Hong Kong Grade A Office Indicator – % Change

Submarket 2024 Rental Change* 2025 Rental Forecast
Central ▼12.0% ▼5-10%
Wanchai / Causeway Bay ▼4.4% ▼0-5%
Hong Kong East ▼9.7% ▼5-10%
Tsimshatsui ▼3.8% ▼0-5%
Kowloon East ▼8.0% ▼0-5%
Overall ▼8.6% ▼5-10%

*Preliminary

Hong Kong Prime Retail Indicator - % Change

Sector 2024 Rental Change* 2025 Rental Forecast
High Street shops ▲1.3% ▼0-5%
Prime shopping centres ▼2.3% ▼0-5%

*Preliminary

Hong Kong Investment Indicator – % Change

Sector 2024 Capital Value Change* 2025 Capital Value Forecast
Overall Grade A offices ▼9.8% ▼5-10%
High Street shops ▼1.6% ▼5-10%
Prime Warehouses ▼7.4% ▼5-10%

*Preliminary

Sector 2024 Capital Values* 2025 Capital Value Forecast
Mass Residential ▼6.4%# ▼~5%
Luxury Residential ▼6.9% ▼~5%

*Preliminary; #As of November

Land Market

While land supply remains important, the government must prioritise urgent needs within its limited fiscal budget, such as improving infrastructure and promoting the transition to an innovative and technological economy.

Alkan Au, Head of Valuation Advisory at JLL, suggested: "Developers are reluctant to acquire land due to the weak residential sales market and high investment costs.
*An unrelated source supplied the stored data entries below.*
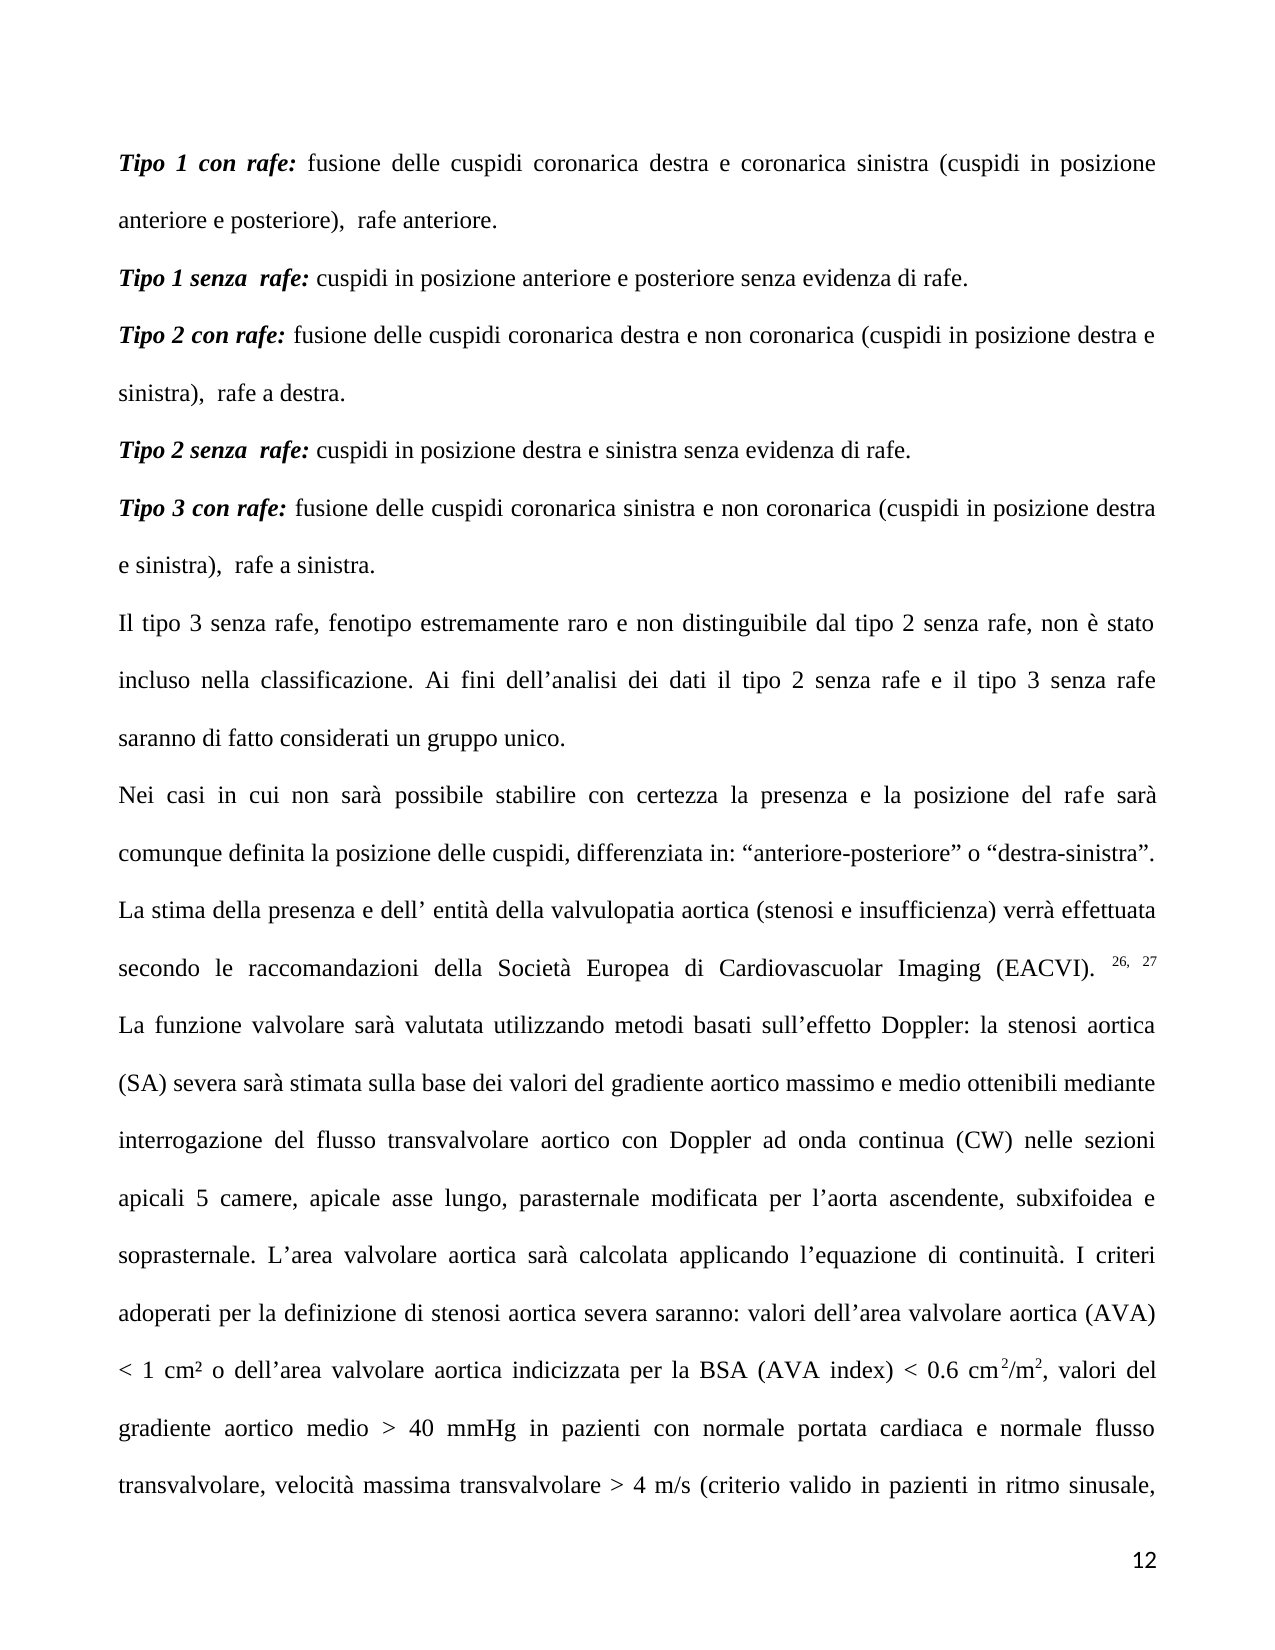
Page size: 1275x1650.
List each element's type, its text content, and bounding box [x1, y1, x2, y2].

text Nei casi in cui non sarà possibile stabilire con certezza la presenza e la posizione del rafe sarà comunque definita la posizione delle cuspidi, differenziata in: “anteriore-posteriore” o “destra-sinistra”. [118, 780, 1157, 866]
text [118, 148, 1157, 291]
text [118, 895, 1157, 1499]
text Il tipo 3 senza rafe, fenotipo estremamente raro e non distinguibile dal tipo 2 senza rafe, non è stato incluso nella classificazione. Ai fini dell’analisi dei dati il tipo 2 senza rafe e il tipo 3 senza rafe saranno di fatto considerati un gruppo unico. [118, 608, 1157, 751]
text Tipo 2 con rafe: fusione delle cuspidi coronarica destra e non coronarica (cuspidi in posizione destra e sinistra), rafe a destra. Tipo 2 senza rafe: cuspidi in posizione destra e sinistra senza evidenza di rafe. [118, 320, 1157, 464]
text Tipo 3 con rafe: fusione delle cuspidi coronarica sinistra e non coronarica (cuspidi in posizione destra e sinistra), rafe a sinistra. [118, 493, 1157, 579]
Land prices continue to face downward pressure. To enhance revenue from land sales, the government should focus on improving the investment environment for developers. We have three key recommendations to achieve this goal."
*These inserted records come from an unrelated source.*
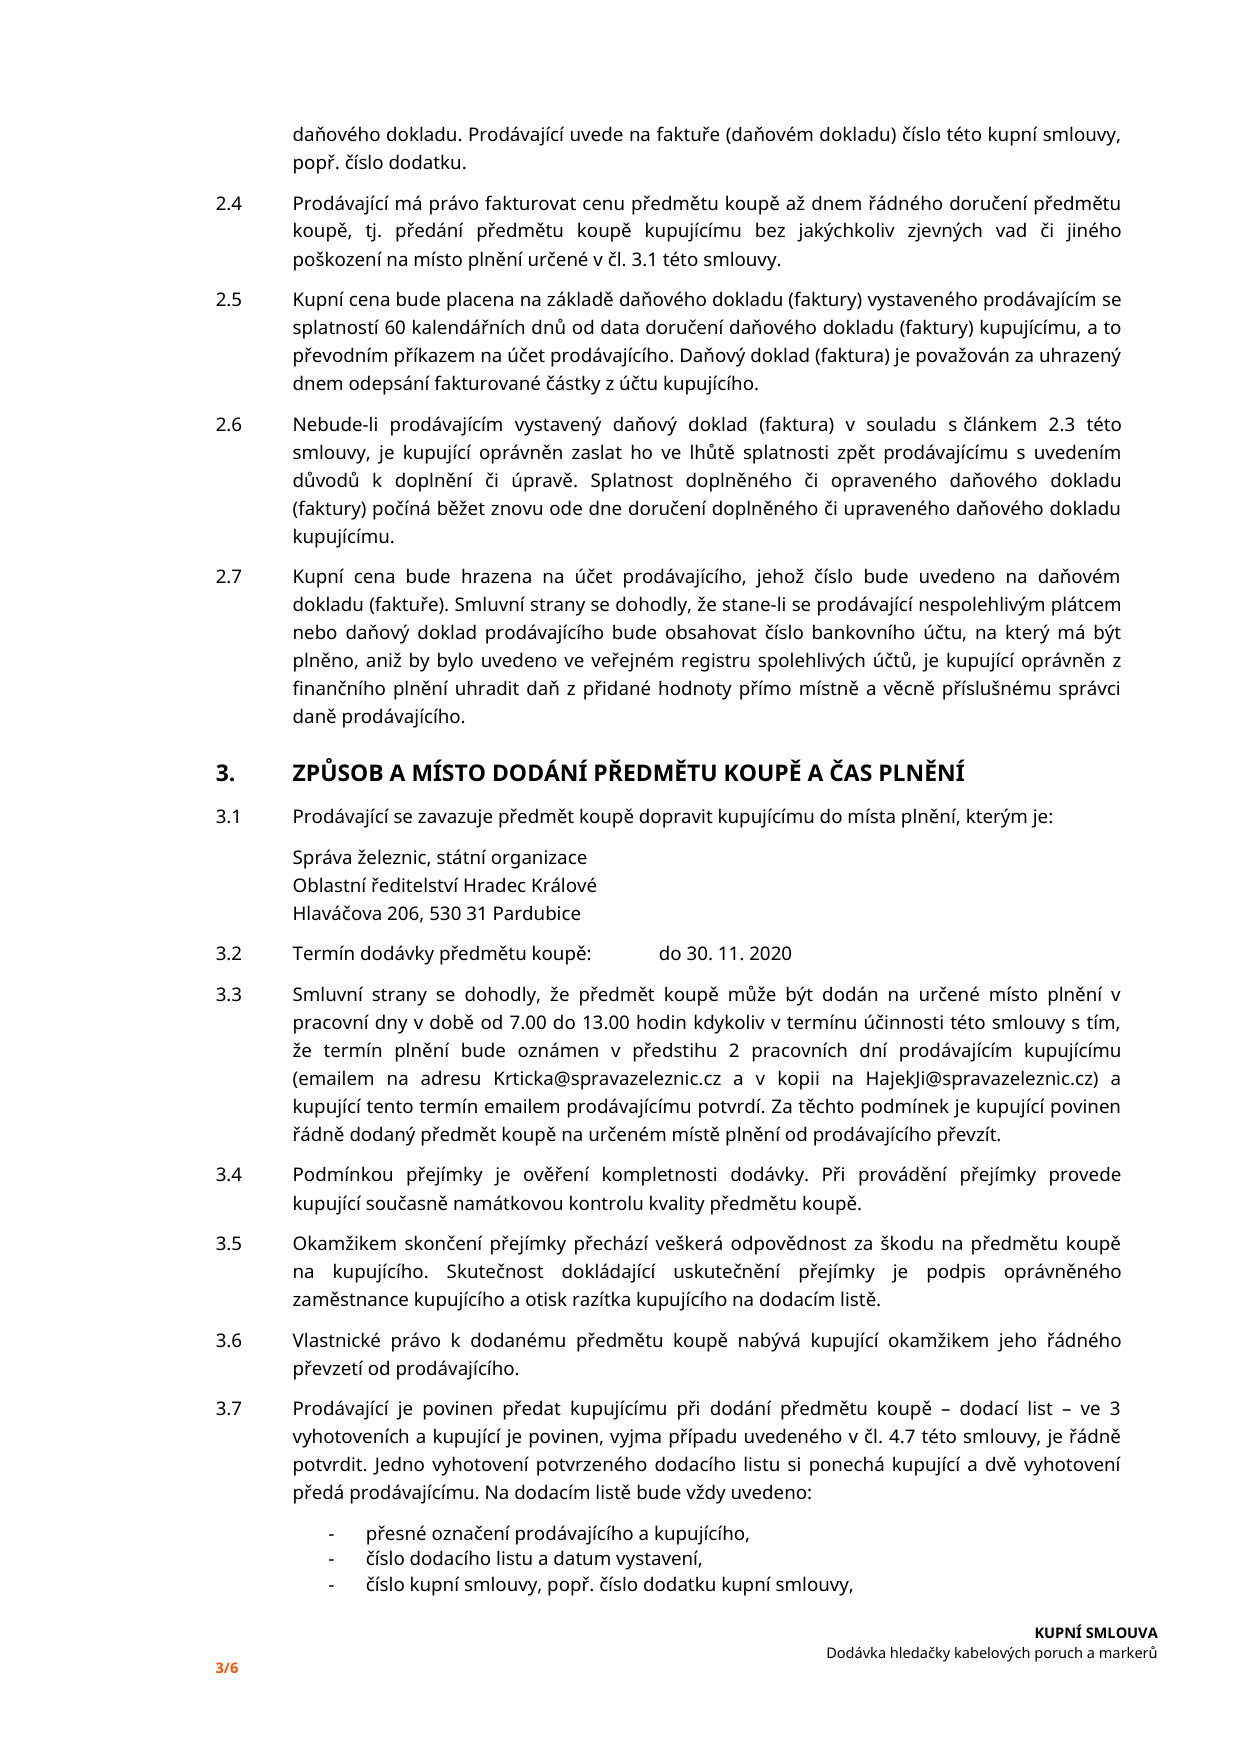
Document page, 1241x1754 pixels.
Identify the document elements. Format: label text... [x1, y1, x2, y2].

list číslo dodacího listu a datum vystavení, [328, 1546, 1122, 1571]
text K ceně předmětu koupě uvedené v této smlouvě se účtuje DPH podle zák. č. 235/2004 Sb., o dani z přidané hodnoty, ve znění pozdějších předpisů. Faktura (daňový doklad) bude vystavena v elektronické podobě a zaslána na e-mailovou adresu pro zasílání elektronických faktur, která je uvedena v kontaktu kupujícího, a musí splňovat veškeré předepsané náležitosti daňového dokladu. Prodávající uvede na faktuře (daňovém dokladu) číslo této kupní smlouvy, popř. číslo dodatku. [216, 121, 1122, 175]
text Prodávající se zavazuje předmět koupě dopravit kupujícímu do místa plnění, kterým je: [216, 803, 1122, 829]
text Podmínkou přejímky je ověření kompletnosti dodávky. Při provádění přejímky provede kupující současně namátkovou kontrolu kvality předmětu koupě. [216, 1162, 1122, 1215]
text Kupní cena bude placena na základě daňového dokladu (faktury) vystaveného prodávajícím se splatností 60 kalendářních dnů od data doručení daňového dokladu (faktury) kupujícímu, a to převodním příkazem na účet prodávajícího. Daňový doklad (faktura) je považován za uhrazený dnem odepsání fakturované částky z účtu kupujícího. [216, 286, 1122, 396]
list přesné označení prodávajícího a kupujícího, [328, 1520, 1122, 1546]
text Termín dodávky předmětu koupě: do 30. 11. 2020 [216, 941, 1122, 966]
text Prodávající má právo fakturovat cenu předmětu koupě až dnem řádného doručení předmětu koupě, tj. předání předmětu koupě kupujícímu bez jakýchkoliv zjevných vad či jiného poškození na místo plnění určené v čl. 3.1 této smlouvy. [216, 190, 1122, 271]
text Smluvní strany se dohodly, že předmět koupě může být dodán na určené místo plnění v pracovní dny v době od 7.00 do 13.00 hodin kdykoliv v termínu účinnosti této smlouvy s tím, že termín plnění bude oznámen v předstihu 2 pracovních dní prodávajícím kupujícímu (emailem na adresu Krticka@spravazeleznic.cz a v kopii na HajekJi@spravazeleznic.cz) a kupující tento termín emailem prodávajícímu potvrdí. Za těchto podmínek je kupující povinen řádně dodaný předmět koupě na určeném místě plnění od prodávajícího převzít. [216, 981, 1122, 1147]
text Okamžikem skončení přejímky přechází veškerá odpovědnost za škodu na předmětu koupě na kupujícího. Skutečnost dokládající uskutečnění přejímky je podpis oprávněného zaměstnance kupujícího a otisk razítka kupujícího na dodacím listě. [216, 1230, 1122, 1312]
list Hlaváčova 206, 530 31 Pardubice [292, 900, 1122, 926]
text Nebude-li prodávajícím vystavený daňový doklad (faktura) v souladu s článkem 2.3 této smlouvy, je kupující oprávněn zaslat ho ve lhůtě splatnosti zpět prodávajícímu s uvedením důvodů k doplnění či úpravě. Splatnost doplněného či opraveného daňového dokladu (faktury) počíná běžet znovu ode dne doručení doplněného či upraveného daňového dokladu kupujícímu. [216, 411, 1122, 548]
text Vlastnické právo k dodanému předmětu koupě nabývá kupující okamžikem jeho řádného převzetí od prodávajícího. [216, 1327, 1122, 1380]
text Kupní cena bude hrazena na účet prodávajícího, jehož číslo bude uvedeno na daňovém dokladu (faktuře). Smluvní strany se dohodly, že stane-li se prodávající nespolehlivým plátcem nebo daňový doklad prodávajícího bude obsahovat číslo bankovního účtu, na který má být plněno, aniž by bylo uvedeno ve veřejném registru spolehlivých účtů, je kupující oprávněn z finančního plnění uhradit daň z přidané hodnoty přímo místně a věcně příslušnému správci daně prodávajícího. [216, 563, 1122, 729]
text způsob a místo dodání předmětu koupě a čas plnění [216, 757, 1122, 788]
list Oblastní ředitelství Hradec Králové [292, 872, 1122, 898]
list Správa železnic, státní organizace [292, 844, 1122, 869]
text Prodávající je povinen předat kupujícímu při dodání předmětu koupě – dodací list – ve 3 vyhotoveních a kupující je povinen, vyjma případu uvedeného v čl. 4.7 této smlouvy, je řádně potvrdit. Jedno vyhotovení potvrzeného dodacího listu si ponechá kupující a dvě vyhotovení předá prodávajícímu. Na dodacím listě bude vždy uvedeno: [216, 1395, 1122, 1505]
list číslo kupní smlouvy, popř. číslo dodatku kupní smlouvy, [328, 1571, 1122, 1597]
For public land sales, the government could consider the following measures during the downturn:

1. Attach fewer supplementary conditions to land sales

  • Attach fewer requirements. For example, provision of Government, Institution or Community (GIC) facilities, and road works, etc.

  • Additional conditions such as ESG & GIC facilities, aboveground carpark should be exempted from maximum GFA allowed.
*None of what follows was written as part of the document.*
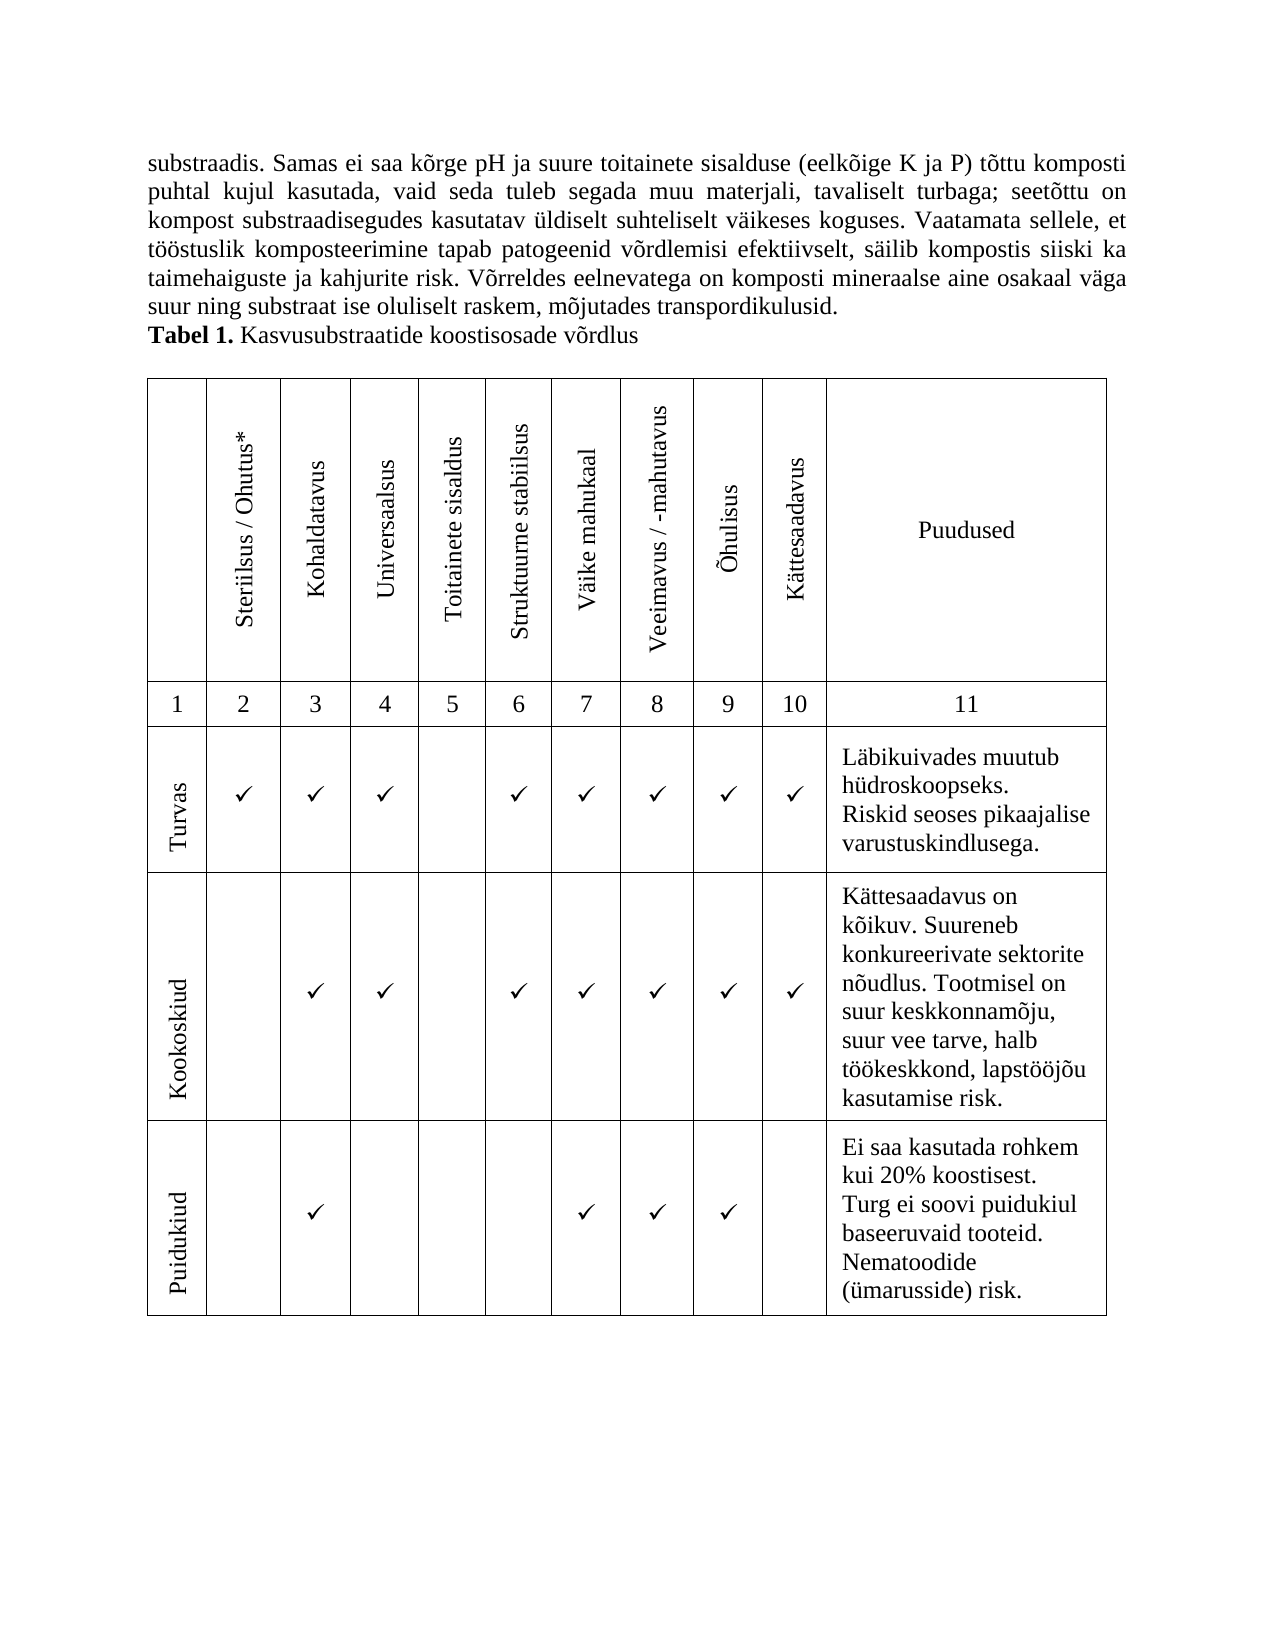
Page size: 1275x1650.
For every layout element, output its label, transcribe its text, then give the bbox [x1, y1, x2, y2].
  • Remove the conditions of requiring developers to return portion of GFA to the Government upon completion e.g. recent sites in Yuen Long and Tuen Mun.

2. Reduce the site area into smaller land parcels for each sale

  • Consider staged payment of land premium for large-scale development sites, as large sites will reduce the incentive of developers due to longer development and payback periods.

  • Breaking down the land into smaller parcels can increase developers' interest and the likelihood of successful bids, requiring a lower initial investment for consideration.

The tender of URA's redevelopment projects is another key source of land supply. To streamline land allocation, the government should review the URA's Home Purchase Allowance for owner-occupied residential properties and adjust the assessment base from the value of a 7-year-old flat to that of a 10-year-old or older flat. This adjustment would reflect the drop in housing prices, potentially lowering acquisition costs and enhancing project profitability in a downturn market. This can help ensure the continuity and progress of urban revitalisation.

"Given the high investment costs and lack of profitability, developers are losing interest in building Home Ownership Scheme flats. The government could explore the option of repurposing these sites for public rental housing development to address the urgent need for public housing," he added.